Excerpted text:
====
CEP is different from traditional BI since operational data
does not need to be first loaded into a warehouse before it can
be analyzed (see Figure 4). Applications define
declarative queries that can contain operations over streaming
data such as filtering, windowing, aggregations, unions, and
joins. The arrival of events in the input stream(s) triggers
processing of the query. These are referred to as “standing” or
“continuous” queries since computation may be continuously
performed as long as events continue to arrive in the input
stream or the query is explicitly stopped. In general, there
could be multiple queries defined on the same stream; thus one of
the challenges for the CEP engine is to effectively share
computation across queries when possible. These engines also need
to handle situations where the streaming data is delayed,
missing, or out-of-order, which raise both semantic as well as
efficiency challenges.
There are several open technical problems in CEP; we touch
upon a few of them here. One important challenge is to handle
continuous queries that reference data in the database (for
example, the query references a table of customers stored in the
database) without affecting near real-time requirements. The
problem of optimizing query plans over streaming data has several
open challenges. In principle, the benefit of an improved
execution plan for the query is unlimited since the query
executes “forever.” This opens up the possibility of more
thorough optimization than is feasible in a traditional DBMS.
Moreover, the ability to observe execution of operators in the
execution plan over an extended period of time can be potentially
valuable in identifying suboptimal plans. Finally, the increasing
importance of real-time analytics implies that many traditional
data mining techniques may need to be revisited in the context of
streaming data. For example, algorithms that require multiple
passes over the data are no longer feasible for streaming
data.
Back to Top
Enterprise Search
BI tasks often require searching over different types of data
within the enterprise. For example, a salesperson who is
preparing for a meeting with a customer would like to know
relevant customer information before the meeting. This
information is today siloed into different sources: CRM
databases, email, documents, and spreadsheets, both in enterprise
servers as well as on the user’s desktop. Increasingly, a large
amount of valuable data is present in the form of text, for
example, product catalogs, customer emails, annotations by sales
representatives in databases, survey responses, blogs and
reviews. In such scenarios, the ability to retrieve and rank the
required information using the keyword search paradigm is
valuable for BI. Enterprise search focuses on supporting the
familiar keyword search paradigm over text repositories and
structured enterprise data. These engines typically exploit
structured data to enable faceted search. For example,
they might enable filtering and sorting over structured
attributes of documents in the search results such as authors,
last modification date, document type, companies (or other
entities of interest) referenced in documents. Today, a number of
vendors (for example, FAST Engine
Search11 and Google Search
Appliance12) provide enterprise
search capability.
A popular architecture for enterprise search engines is the
integrated model, shown in Figure 5. The
search engine crawls each data source and stores the data into a
central content index using an internal representation that is
suitable for fast querying. The configuration data controls what
objects to index (for example, a crawl query that returns
objects from a database) as well as what objects to return in
response to a user query (for example, a serve query to
run against the database when the query keywords match a crawled
object). Several technical challenges need to be addressed by
enterprise search engines. First, crawling relies on the
availability of appropriate adapters for each source.
====
Supplied information:

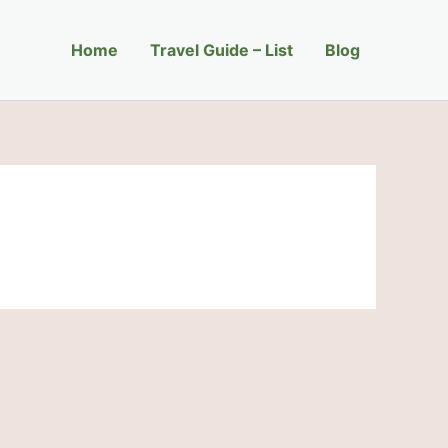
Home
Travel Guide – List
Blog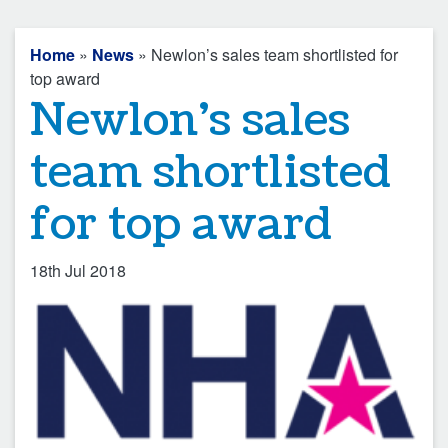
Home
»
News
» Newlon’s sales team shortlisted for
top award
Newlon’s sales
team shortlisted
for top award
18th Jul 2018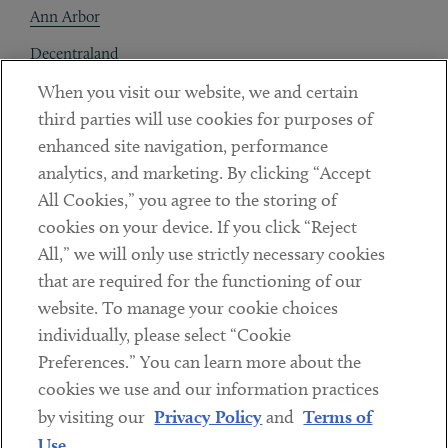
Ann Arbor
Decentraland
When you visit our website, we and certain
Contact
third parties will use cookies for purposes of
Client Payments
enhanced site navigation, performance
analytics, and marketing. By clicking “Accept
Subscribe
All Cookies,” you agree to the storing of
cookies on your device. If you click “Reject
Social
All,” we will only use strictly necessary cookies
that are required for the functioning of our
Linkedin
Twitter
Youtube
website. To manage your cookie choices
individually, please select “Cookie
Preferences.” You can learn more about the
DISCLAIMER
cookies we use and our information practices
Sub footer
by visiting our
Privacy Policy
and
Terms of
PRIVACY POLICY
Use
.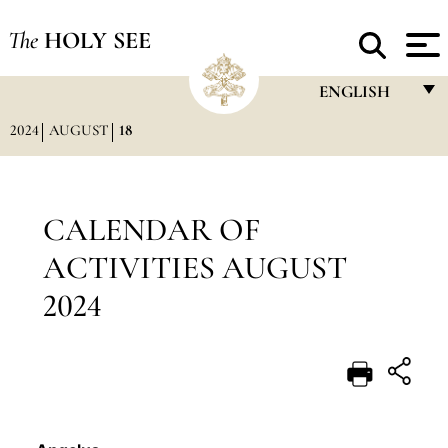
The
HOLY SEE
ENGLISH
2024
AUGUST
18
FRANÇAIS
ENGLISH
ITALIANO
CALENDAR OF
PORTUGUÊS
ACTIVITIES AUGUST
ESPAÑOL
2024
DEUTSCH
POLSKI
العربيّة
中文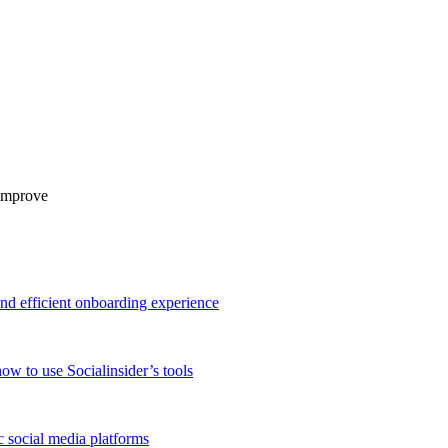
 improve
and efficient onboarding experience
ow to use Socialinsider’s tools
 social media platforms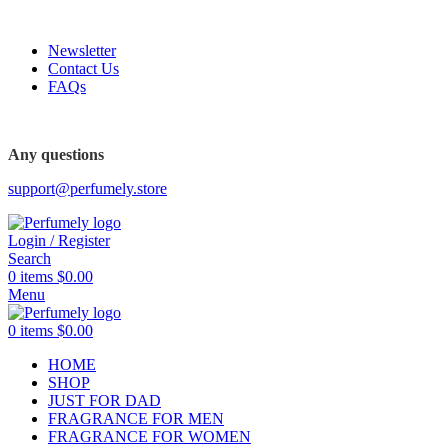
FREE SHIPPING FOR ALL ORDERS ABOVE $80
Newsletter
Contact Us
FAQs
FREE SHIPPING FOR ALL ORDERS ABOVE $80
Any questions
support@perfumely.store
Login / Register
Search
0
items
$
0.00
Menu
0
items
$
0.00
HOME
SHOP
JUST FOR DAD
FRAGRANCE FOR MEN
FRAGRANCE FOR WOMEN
====
Assignment 1: Return the part of the excerpt on event processing and enterprise search starting at "There are several" and ending at "a traditional DBMS.".
Assignment 2: In the excerpt on event processing and enterprise search, what does crawling rely on?
None of the entries are needed to complete this work.

Task answer 1:
There are several open technical problems in CEP; we touch
upon a few of them here. One important challenge is to handle
continuous queries that reference data in the database (for
example, the query references a table of customers stored in the
database) without affecting near real-time requirements. The
problem of optimizing query plans over streaming data has several
open challenges. In principle, the benefit of an improved
execution plan for the query is unlimited since the query
executes “forever.” This opens up the possibility of more
thorough optimization than is feasible in a traditional DBMS.

Task answer 2: Crawling relies on the availability of appropriate adapters for each source.